• Document section
****************

Solar capacity expansion is comparable to wind capacity in the region by the end of the modelling period in all scenarios. Although photovoltaic is more expensive than wind generation throughout the modelled period, investment in small scale photovoltaic installations are incentivized by participation in retail electricity markets whereas wind and large scale PV farms compete against the wholesale electricity price. The growth in hydro capacity is the lowest of the three main RES technologies. According to expert consultation within the course of this study, more dynamic hydro capacity development is constrained by sustainability concerns and competing water uses.

Similar trends unfold on the generation side, with photovoltaic and wind generation replacing outgoing coal and lignite based generation. This occurs slowly over the first 15 years and more rapidly after 2030. In the ‘no target’ scenario, when new RES generators do not receive support from 2020 onwards, PV and wind development is initially slow, still only slightly above 2020 levels by 2040. However, in the last modelled decade even without subsidies PV and wind generation expands rapidly in the ‘no target’ scenario, driven by the increasing wholesale prices and falling technology costs.

Depending on the scenario, the role of natural gas within the regional electricity system as a ‘bridging’ fuel varies. In the ‘no target’ scenario electricity generation from natural gas initially increases by a factor of more than four, while in the ‘decarbonization’ scenario the bridging role of natural gas is more short lived, and at its peak increases only by a factor of two. This increase in generation can be accommodated without a need to increase generation capacity. From 2030 to2040 the share of natural gas generation broadly declines in all scenarios, only keeping a sizable share in the ‘no target’ scenario. It is a topic for further research to assess whether all currently planned gas infrastructure developments are needed to satisfy the modelled gas demand, or whether investment in gas infrastructure will create a new set of stranded assets in the region over the long term. As this modelling only partially covers gas demand (household and industrial consumption is not modelled), the SEERMAP assessment cannot provide a fully reliable answer.

****************

Dataset excerpts:
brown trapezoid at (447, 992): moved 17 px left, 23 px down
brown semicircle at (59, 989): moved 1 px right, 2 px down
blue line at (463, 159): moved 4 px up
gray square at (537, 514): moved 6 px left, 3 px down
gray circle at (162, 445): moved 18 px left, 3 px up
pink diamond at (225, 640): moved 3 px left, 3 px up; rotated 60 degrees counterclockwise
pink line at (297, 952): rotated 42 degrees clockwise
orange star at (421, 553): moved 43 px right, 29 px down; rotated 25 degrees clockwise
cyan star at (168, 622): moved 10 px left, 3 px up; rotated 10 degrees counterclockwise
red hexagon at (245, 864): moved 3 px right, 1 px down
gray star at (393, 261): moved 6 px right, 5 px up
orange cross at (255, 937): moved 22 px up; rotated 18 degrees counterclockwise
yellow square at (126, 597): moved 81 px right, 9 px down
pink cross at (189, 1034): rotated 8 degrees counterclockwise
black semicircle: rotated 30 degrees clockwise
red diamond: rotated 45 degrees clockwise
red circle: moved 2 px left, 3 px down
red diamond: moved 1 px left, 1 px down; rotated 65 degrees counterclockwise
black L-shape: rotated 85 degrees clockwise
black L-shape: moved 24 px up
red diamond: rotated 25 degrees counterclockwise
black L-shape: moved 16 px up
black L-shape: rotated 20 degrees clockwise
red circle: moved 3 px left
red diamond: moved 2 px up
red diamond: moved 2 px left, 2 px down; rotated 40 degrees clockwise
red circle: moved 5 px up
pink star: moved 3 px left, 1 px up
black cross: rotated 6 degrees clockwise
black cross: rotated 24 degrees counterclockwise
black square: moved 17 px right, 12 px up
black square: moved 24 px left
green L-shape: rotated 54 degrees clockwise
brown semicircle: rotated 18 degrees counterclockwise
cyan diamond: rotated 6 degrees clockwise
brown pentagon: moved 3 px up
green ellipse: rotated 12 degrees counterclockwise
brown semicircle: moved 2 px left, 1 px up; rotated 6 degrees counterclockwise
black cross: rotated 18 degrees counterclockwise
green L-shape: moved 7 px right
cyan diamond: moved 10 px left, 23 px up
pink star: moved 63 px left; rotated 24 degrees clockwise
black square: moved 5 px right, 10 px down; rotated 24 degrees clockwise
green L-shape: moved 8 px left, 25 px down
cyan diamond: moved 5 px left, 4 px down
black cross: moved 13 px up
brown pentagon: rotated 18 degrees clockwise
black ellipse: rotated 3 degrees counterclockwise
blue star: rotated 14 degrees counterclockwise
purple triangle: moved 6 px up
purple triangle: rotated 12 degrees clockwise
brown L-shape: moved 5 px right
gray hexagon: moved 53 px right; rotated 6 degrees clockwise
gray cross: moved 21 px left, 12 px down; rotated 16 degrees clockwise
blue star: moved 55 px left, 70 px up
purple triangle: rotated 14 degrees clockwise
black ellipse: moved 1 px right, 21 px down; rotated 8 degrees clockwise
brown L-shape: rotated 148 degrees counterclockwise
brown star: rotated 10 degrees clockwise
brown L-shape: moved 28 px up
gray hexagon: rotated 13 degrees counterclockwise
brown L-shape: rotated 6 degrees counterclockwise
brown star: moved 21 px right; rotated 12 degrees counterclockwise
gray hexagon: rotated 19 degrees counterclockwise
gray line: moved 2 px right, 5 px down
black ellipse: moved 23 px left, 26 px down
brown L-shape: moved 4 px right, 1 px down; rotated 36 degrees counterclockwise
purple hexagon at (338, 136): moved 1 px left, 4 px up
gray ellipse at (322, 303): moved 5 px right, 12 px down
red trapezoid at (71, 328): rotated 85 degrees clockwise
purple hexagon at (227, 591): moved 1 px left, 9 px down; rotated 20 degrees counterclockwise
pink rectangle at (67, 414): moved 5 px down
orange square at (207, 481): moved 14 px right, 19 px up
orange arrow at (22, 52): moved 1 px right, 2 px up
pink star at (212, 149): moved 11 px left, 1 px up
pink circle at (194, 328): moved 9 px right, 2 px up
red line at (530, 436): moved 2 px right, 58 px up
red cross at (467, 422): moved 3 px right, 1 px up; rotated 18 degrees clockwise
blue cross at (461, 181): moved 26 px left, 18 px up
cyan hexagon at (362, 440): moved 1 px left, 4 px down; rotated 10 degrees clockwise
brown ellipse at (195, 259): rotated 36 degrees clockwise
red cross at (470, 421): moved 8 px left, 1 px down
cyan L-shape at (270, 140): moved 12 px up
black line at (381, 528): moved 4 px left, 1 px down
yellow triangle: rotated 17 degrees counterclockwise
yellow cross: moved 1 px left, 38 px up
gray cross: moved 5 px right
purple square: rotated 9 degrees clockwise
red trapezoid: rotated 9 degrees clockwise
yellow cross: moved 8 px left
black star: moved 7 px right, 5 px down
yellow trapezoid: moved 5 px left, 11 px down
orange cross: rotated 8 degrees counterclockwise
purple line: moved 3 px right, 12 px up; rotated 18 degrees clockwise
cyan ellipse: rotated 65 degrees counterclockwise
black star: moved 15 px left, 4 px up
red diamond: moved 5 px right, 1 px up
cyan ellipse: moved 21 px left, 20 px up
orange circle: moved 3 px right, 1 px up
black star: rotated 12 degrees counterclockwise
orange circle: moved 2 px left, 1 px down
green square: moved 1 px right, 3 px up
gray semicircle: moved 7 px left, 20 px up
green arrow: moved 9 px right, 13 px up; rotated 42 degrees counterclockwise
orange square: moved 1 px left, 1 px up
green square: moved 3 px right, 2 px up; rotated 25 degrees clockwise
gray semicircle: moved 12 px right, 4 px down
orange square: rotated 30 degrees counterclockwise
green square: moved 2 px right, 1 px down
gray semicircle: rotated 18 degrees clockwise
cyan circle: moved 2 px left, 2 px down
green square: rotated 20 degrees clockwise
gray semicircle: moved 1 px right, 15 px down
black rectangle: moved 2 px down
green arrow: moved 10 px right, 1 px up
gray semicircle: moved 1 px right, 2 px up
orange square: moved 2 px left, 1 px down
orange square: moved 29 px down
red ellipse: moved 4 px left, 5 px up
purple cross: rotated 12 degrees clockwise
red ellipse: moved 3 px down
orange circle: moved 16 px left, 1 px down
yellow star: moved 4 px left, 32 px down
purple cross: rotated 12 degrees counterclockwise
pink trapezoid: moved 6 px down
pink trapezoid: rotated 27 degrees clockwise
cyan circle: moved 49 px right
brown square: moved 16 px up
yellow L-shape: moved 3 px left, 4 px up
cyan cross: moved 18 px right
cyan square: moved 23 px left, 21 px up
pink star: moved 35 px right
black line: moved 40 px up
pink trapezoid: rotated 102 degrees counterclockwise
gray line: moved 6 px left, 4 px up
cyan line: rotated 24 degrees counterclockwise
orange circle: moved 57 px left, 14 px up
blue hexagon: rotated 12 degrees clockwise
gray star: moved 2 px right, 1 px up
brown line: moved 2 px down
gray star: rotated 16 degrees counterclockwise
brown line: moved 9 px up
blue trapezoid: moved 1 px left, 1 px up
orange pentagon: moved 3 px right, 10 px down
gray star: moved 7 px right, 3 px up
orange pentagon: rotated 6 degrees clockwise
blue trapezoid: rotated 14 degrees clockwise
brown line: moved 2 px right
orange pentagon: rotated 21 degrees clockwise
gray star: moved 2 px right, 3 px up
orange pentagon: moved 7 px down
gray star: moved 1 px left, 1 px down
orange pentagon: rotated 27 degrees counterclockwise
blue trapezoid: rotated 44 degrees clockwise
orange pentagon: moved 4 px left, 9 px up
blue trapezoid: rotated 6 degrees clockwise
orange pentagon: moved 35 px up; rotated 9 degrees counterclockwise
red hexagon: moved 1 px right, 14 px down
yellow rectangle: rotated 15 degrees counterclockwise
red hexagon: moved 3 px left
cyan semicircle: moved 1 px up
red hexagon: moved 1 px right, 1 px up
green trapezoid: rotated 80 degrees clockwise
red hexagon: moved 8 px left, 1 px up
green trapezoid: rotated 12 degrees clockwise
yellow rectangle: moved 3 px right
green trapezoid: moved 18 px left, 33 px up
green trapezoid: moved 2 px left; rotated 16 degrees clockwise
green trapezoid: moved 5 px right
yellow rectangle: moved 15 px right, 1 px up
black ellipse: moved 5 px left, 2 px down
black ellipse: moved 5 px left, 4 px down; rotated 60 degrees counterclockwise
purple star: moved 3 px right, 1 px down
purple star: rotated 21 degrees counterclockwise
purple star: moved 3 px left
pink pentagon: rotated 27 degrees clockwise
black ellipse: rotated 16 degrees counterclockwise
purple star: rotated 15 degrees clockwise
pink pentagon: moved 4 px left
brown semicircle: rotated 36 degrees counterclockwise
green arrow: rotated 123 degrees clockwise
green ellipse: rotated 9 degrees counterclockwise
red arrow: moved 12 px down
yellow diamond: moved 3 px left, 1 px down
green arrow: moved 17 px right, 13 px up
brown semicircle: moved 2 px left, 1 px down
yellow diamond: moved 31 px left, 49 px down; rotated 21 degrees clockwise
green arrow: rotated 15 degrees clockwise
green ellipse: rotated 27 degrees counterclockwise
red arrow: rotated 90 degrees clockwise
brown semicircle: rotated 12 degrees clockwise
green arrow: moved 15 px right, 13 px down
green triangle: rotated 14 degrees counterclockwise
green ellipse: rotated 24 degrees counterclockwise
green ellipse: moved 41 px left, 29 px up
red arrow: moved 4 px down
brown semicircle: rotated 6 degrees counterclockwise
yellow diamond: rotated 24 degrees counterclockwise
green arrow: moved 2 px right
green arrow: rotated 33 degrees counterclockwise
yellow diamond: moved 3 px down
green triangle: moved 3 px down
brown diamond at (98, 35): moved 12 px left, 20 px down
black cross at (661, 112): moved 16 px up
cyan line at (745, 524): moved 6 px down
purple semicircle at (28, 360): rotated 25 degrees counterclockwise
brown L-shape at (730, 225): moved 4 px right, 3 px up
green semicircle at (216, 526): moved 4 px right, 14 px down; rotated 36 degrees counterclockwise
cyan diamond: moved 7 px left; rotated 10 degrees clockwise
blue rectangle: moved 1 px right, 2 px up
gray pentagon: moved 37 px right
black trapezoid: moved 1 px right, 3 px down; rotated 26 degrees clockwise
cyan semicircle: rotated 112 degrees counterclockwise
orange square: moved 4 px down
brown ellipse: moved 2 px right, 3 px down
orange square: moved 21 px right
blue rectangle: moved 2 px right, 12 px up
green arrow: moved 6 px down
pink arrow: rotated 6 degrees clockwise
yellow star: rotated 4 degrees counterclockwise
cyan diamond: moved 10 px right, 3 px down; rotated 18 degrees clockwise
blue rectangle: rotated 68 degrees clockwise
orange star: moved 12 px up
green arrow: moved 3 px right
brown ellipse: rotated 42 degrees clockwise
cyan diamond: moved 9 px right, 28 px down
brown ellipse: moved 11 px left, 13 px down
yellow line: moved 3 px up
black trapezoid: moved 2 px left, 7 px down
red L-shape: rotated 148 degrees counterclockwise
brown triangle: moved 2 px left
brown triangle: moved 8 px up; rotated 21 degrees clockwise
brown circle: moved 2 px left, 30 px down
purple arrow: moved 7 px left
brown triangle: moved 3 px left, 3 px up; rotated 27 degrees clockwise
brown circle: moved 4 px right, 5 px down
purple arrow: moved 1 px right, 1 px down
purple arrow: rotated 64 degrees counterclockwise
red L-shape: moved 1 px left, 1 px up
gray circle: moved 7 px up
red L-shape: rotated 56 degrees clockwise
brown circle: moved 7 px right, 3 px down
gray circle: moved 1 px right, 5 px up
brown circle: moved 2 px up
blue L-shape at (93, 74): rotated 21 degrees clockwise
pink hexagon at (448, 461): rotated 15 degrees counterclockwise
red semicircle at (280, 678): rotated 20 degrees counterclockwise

****************

• Short task 1
Answer these questions about the text on regional electricity scenarios:
(a) What constrains more dynamic development of hydro capacity?
(b) In the ‘no target’ scenario, by what factor does electricity generation from natural gas initially increase?
(c) Which kinds of gas consumption does the modelling not cover?
• Short task 2
Convert the shape change records, from their start through the line containing "green L-shape: rotated 54 degrees clockwise", into a Markdown table with the columns No. and Line, leaving out blank lines.

• Finished answer 1
(a) Sustainability concerns and competing water uses.
(b) By a factor of more than four.
(c) Household and industrial consumption.

• Finished answer 2
| No. | Line |
|---|---|
| 1 | brown trapezoid at (447, 992): moved 17 px left, 23 px down |
| 2 | brown semicircle at (59, 989): moved 1 px right, 2 px down |
| 3 | blue line at (463, 159): moved 4 px up |
| 4 | gray square at (537, 514): moved 6 px left, 3 px down |
| 5 | gray circle at (162, 445): moved 18 px left, 3 px up |
| 6 | pink diamond at (225, 640): moved 3 px left, 3 px up; rotated 60 degrees counterclockwise |
| 7 | pink line at (297, 952): rotated 42 degrees clockwise |
| 8 | orange star at (421, 553): moved 43 px right, 29 px down; rotated 25 degrees clockwise |
| 9 | cyan star at (168, 622): moved 10 px left, 3 px up; rotated 10 degrees counterclockwise |
| 10 | red hexagon at (245, 864): moved 3 px right, 1 px down |
| 11 | gray star at (393, 261): moved 6 px right, 5 px up |
| 12 | orange cross at (255, 937): moved 22 px up; rotated 18 degrees counterclockwise |
| 13 | yellow square at (126, 597): moved 81 px right, 9 px down |
| 14 | pink cross at (189, 1034): rotated 8 degrees counterclockwise |
| 15 | black semicircle: rotated 30 degrees clockwise |
| 16 | red diamond: rotated 45 degrees clockwise |
| 17 | red circle: moved 2 px left, 3 px down |
| 18 | red diamond: moved 1 px left, 1 px down; rotated 65 degrees counterclockwise |
| 19 | black L-shape: rotated 85 degrees clockwise |
| 20 | black L-shape: moved 24 px up |
| 21 | red diamond: rotated 25 degrees counterclockwise |
| 22 | black L-shape: moved 16 px up |
| 23 | black L-shape: rotated 20 degrees clockwise |
| 24 | red circle: moved 3 px left |
| 25 | red diamond: moved 2 px up |
| 26 | red diamond: moved 2 px left, 2 px down; rotated 40 degrees clockwise |
| 27 | red circle: moved 5 px up |
| 28 | pink star: moved 3 px left, 1 px up |
| 29 | black cross: rotated 6 degrees clockwise |
| 30 | black cross: rotated 24 degrees counterclockwise |
| 31 | black square: moved 17 px right, 12 px up |
| 32 | black square: moved 24 px left |
| 33 | green L-shape: rotated 54 degrees clockwise |